BAB III PENUTUP A. Kesimpulan 1. Sistem penghantaran obat (Drug Delivery System) Intranasal dan paruparu adalah suatu teknologi penyampaian obat alternatif yang diciptakan untuk mencapai tempat kerja yang optimal di intranasal. 2. Pulmonary drug delivery system atau sistem penghantaran obat pulmonar (melalui paruparu) memiliki keunggulan yaitu bekerja cepat dan langsung pada saluran pernapasan. Metode ini biasanya digunakan dalam proses perawatan penyakit saluran pernafasan yang akut maupun kronis, misalnya pada penyakit asma. Pada dasarnya permukaan paru-paru dapat dicapai dengan mudah dalam satu kali pernapasan. Dalam penghantaran obat secara inhalasi, deposisi (proses turunnya partikel obat ke paru-paru bagian bawah) partikel obat bergantung padasifat partikel dan cara pasien bernapas. 3. Kelebihan dari sistem penghantaran obat intranasal, antara lain:  Untuk pengobatan lokal dan sistemik  Kerja obat optimal, langsung pada target obat  Dosis obat saluran nasal dapat diabsorpsi secara maksimal ( > 90 % ) 4. Kekurangan dari sistem penghantaran obat intranasal, antara lain:  Difusi obat terhalang oleh mucus dan ikatan mucus  Mukosa nasal dan sekresinya dapat mendegradasi obat  Iritasi lokal dan sensitivisasi obat harus diperhatikan  Mucociliary clearance mengurangi waktu retensi obat dalam rongga hidung  Kurang reproduksibilitas pada penyakit yang berhubungan dengan rongga hidung  Hanya untuk obat yang poten (dosis kecil) dengan ukuran partikel 5 – 10 µm



B. Saran Terus dilakukan penelitian untuk pengembangan sistem penghantaran obat pada nasal dan paru agar dapat membantu dalam pengobatan pada pasien dan menurunkan tingkat kematian.



DAFTAR PUSTAKA Alsagaff Hood. 2002. Dasar-Dasar Ilmu Penyakit Paru. Penerbit Airlangga University Press. Ashish A1 Karhale., et. All.2012 Pulmonary Drug Delivery System. International Journal of PharmTech Research. Vol.4 No.1, pp 293-305, Chaturvedi N.P.*, Solanki H.2003 Pulmonary Drug Delivery System: Review. IJAP-Vol.5 Issue 3 Evelyn.
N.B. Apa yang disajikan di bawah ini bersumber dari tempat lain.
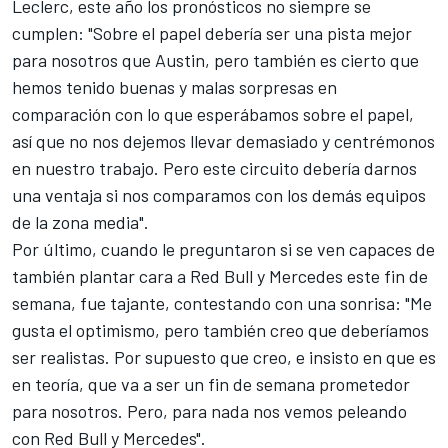
Leclerc, este año los pronósticos no siempre se
cumplen: "Sobre el papel debería ser una pista mejor
para nosotros que Austin, pero también es cierto que
hemos tenido buenas y malas sorpresas en
comparación con lo que esperábamos sobre el papel,
así que no nos dejemos llevar demasiado y centrémonos
en nuestro trabajo. Pero este circuito debería darnos
una ventaja si nos comparamos con los demás equipos
de la zona media".
Por último, cuando le preguntaron si se ven capaces de
también plantar cara a
Red Bull
y
Mercedes
este fin de
semana, fue tajante, contestando con una sonrisa: "Me
gusta el optimismo, pero también creo que deberíamos
ser realistas. Por supuesto que creo, e insisto en que es
en teoría, que va a ser un fin de semana prometedor
para nosotros. Pero, para nada nos vemos peleando
con Red Bull y Mercedes".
Pearce, Anatomi dan Fisiologi untuk Paramedis, Tahun 1992, Hal 219 M.Alagusundara et al.2010. Nasal drug delivery system - an overview. Int. J. Res. Pharm. Sci. Vol-1, Issue-4, 454-465 Paulsen, Waschke. 2012. Sobotta Atlas Anatomi Manusia. Edisi-23. Jakarta: Buku Kedokteran EGC. Price, S.A., dan Wilson, L.M. (1994). Patofisiologi: Konsep Klinis Proses-proses Penyakit. Edisi Keempat.. Jakarta: Buku Kedokteran EGC. Hal. 371-372, 376-378, 389-409 Soetjipto D., Wardani RS.2007. Hidung. Dalam : Buku Ajar Ilmu Kesehatan Telinga Hidung Tenggorok Kepala dan Leher. Edisi Keenam. Jakarta : FK UI, hal : 118-122. Sunitha, R et.All.2011. Drug Delivery And Its Developments For Pulmonary System. IJPCBS 2011, 1(1), 66-82 Syaifuddin. 1996. Anatomi Fisiologi untuk Siswa Perawat. Jakarta: Penerbit EGC.



Tabrani,rab. 1996. Ilmu Penyakit Paru. Hipokrates. Jakarta WHO, 1995. Deteksi Dini Penyakit Akibat Kerja, Penerbit Buku Kedokteran ECG. Jakarta.